Non-compete agreements are an important tool used by many businesses to protect legitimate business interests. But what’s actually considered a legitimate business interest?
A case-in-point involves two high profile companies that were recently profiled by various media outlets.
Employers often enter into non-compete agreements with employees leaving the company in order to protect certain business interests, such as trade secrets involving secret formulas, ideas or processes that could provide a competitive edge in the market, the company’s existing clientele or geographic locations the company serves. Another often involves limitations on employees working for other companies for a certain period after leaving.

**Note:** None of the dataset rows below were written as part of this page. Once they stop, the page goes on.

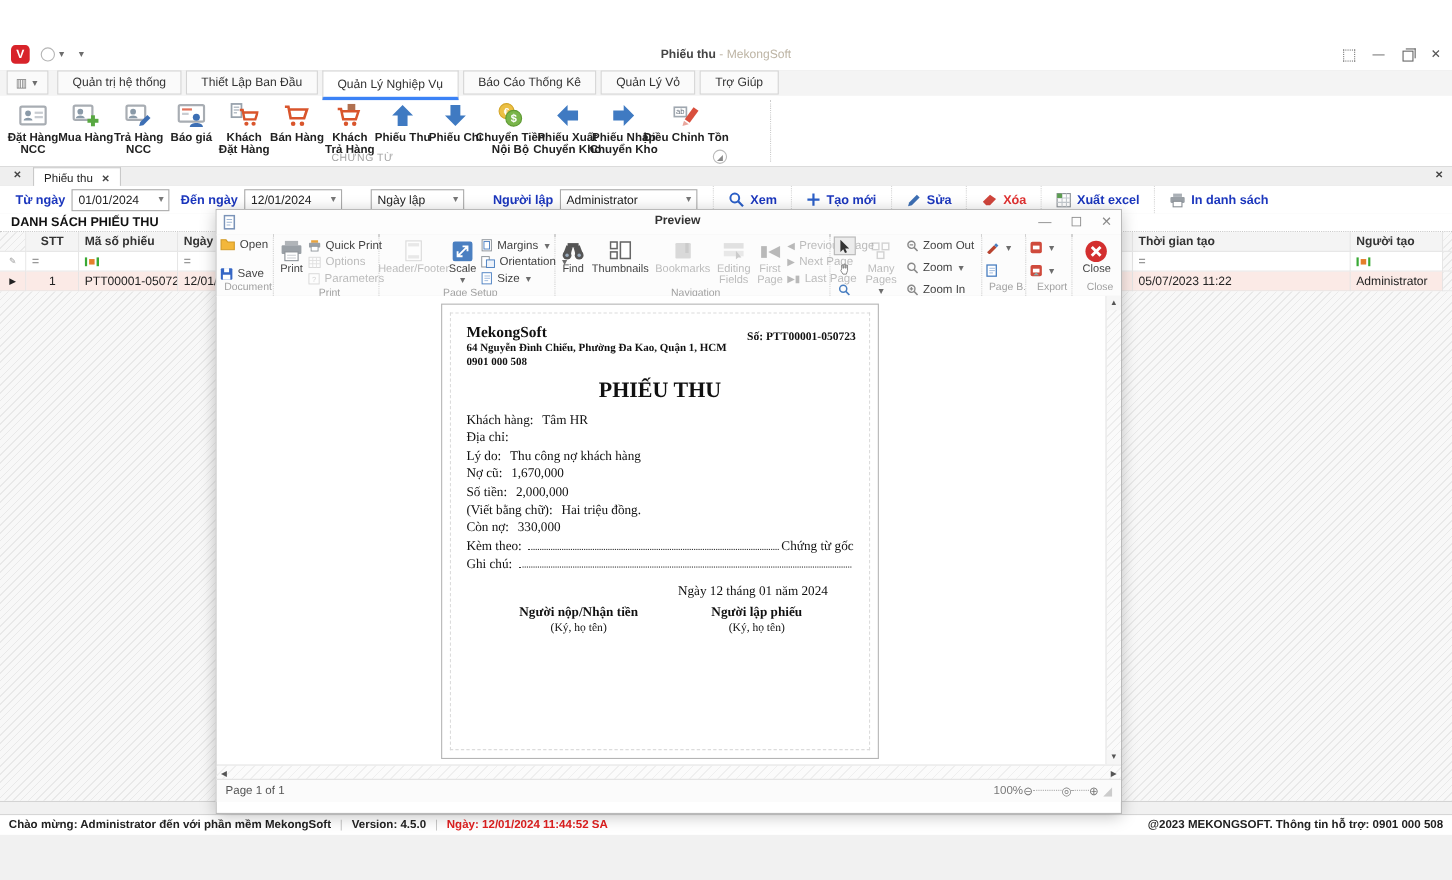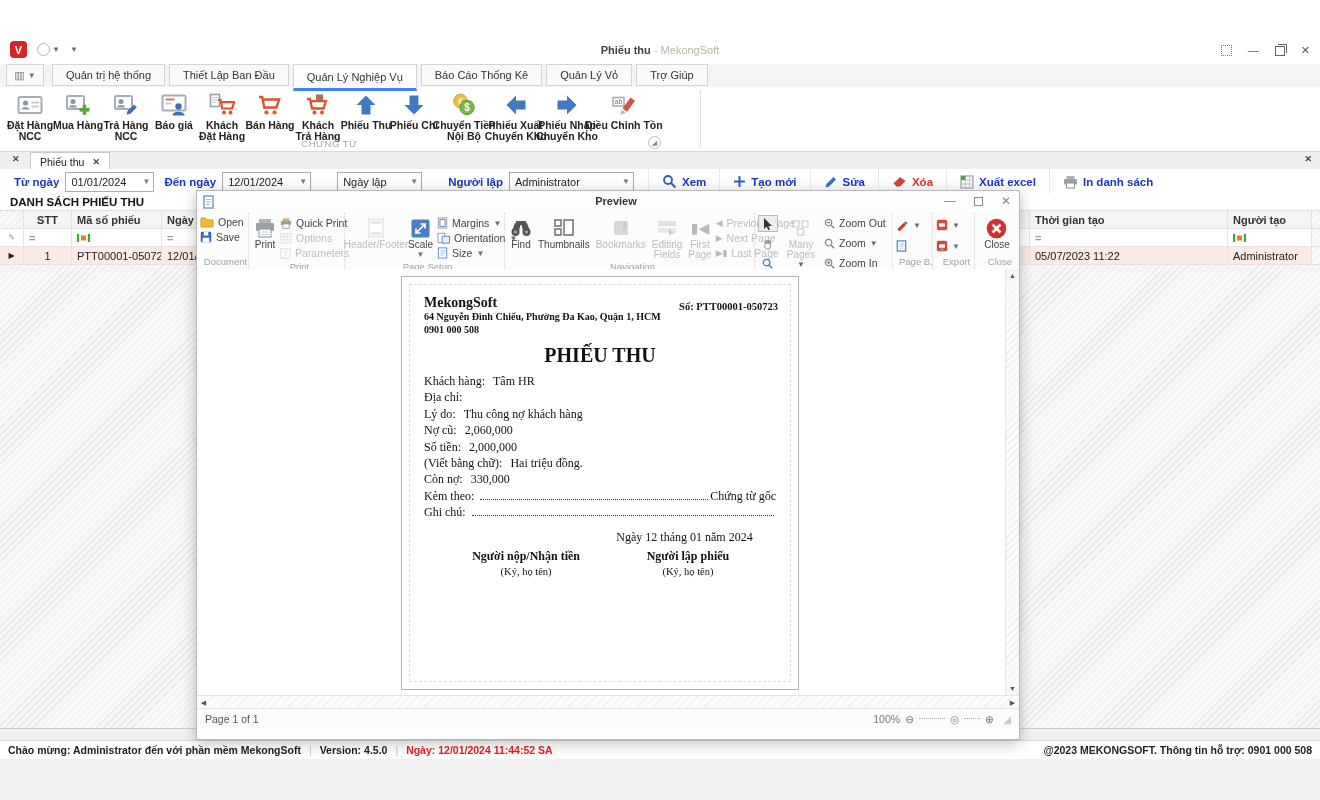"Open" div.tcol { justify-content: flex-start -> space-between }
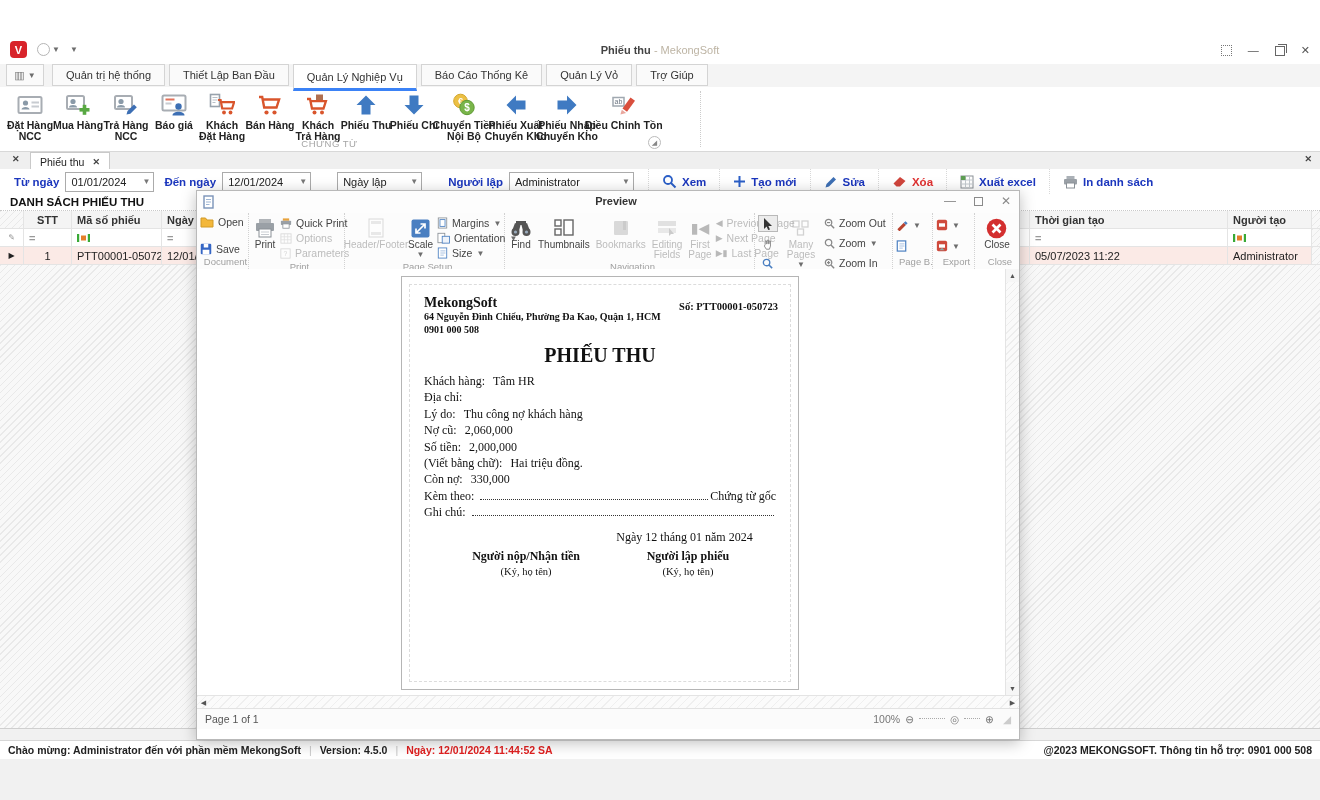"2,060,000" span.val { text: 2,060,000 -> 1,670,000 }
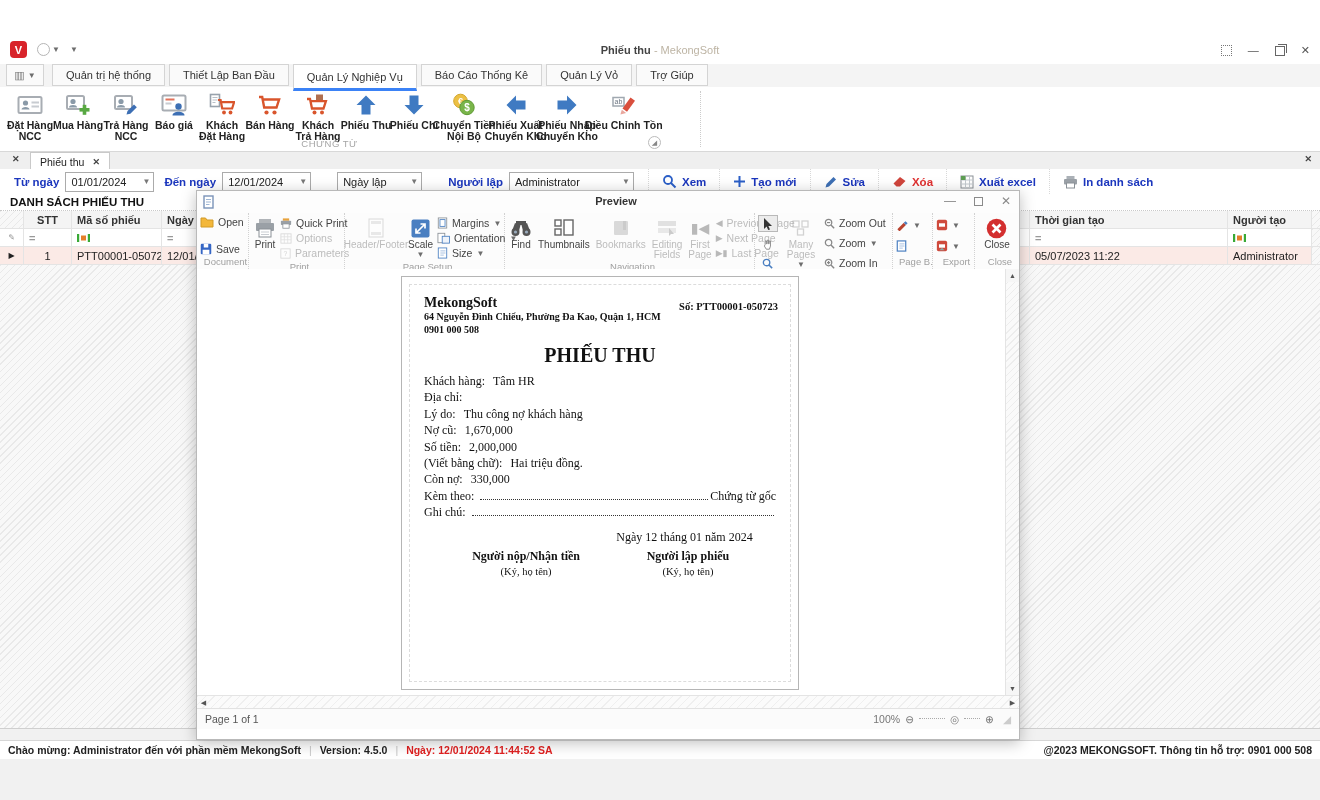"100%" #zoomctl { gap: 5px -> none }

This exact scenario is been playing out in real life as media outlets everywhere are profiling a lawsuit involving two major, high-profile companies: Amazon and Target.
For 16 years, a logistics executive tasked with handling international supply chains worked for Amazon. He left the company and a month later was hired by Target as a chief supply chain and logistics officer.
A non-compete agreement, however, was executed in 2012 prior to his departure from Amazon. The agreement stipulated that he was prohibited from working for a direct competitor for a year and a half if he were to leave.
Amazon filed suit claiming that the “new position with a key Amazon competitor will involve the disclosure and use of Amazon’s confidential and proprietary information to Amazon’s detriment and Target’s advantage in a core area of competition between the companies.”
A Target spokesperson, however, stated that the complaint is baseless and that the company has taken measure to ensure such information stays confidential.
It remains to be seen what will become of the lawsuit; it is still pending in Superior Court.
The issue, however, certainly points out the importance of non-compete agreements and the need to protect a company’s business interests in today’s competitive marketplace.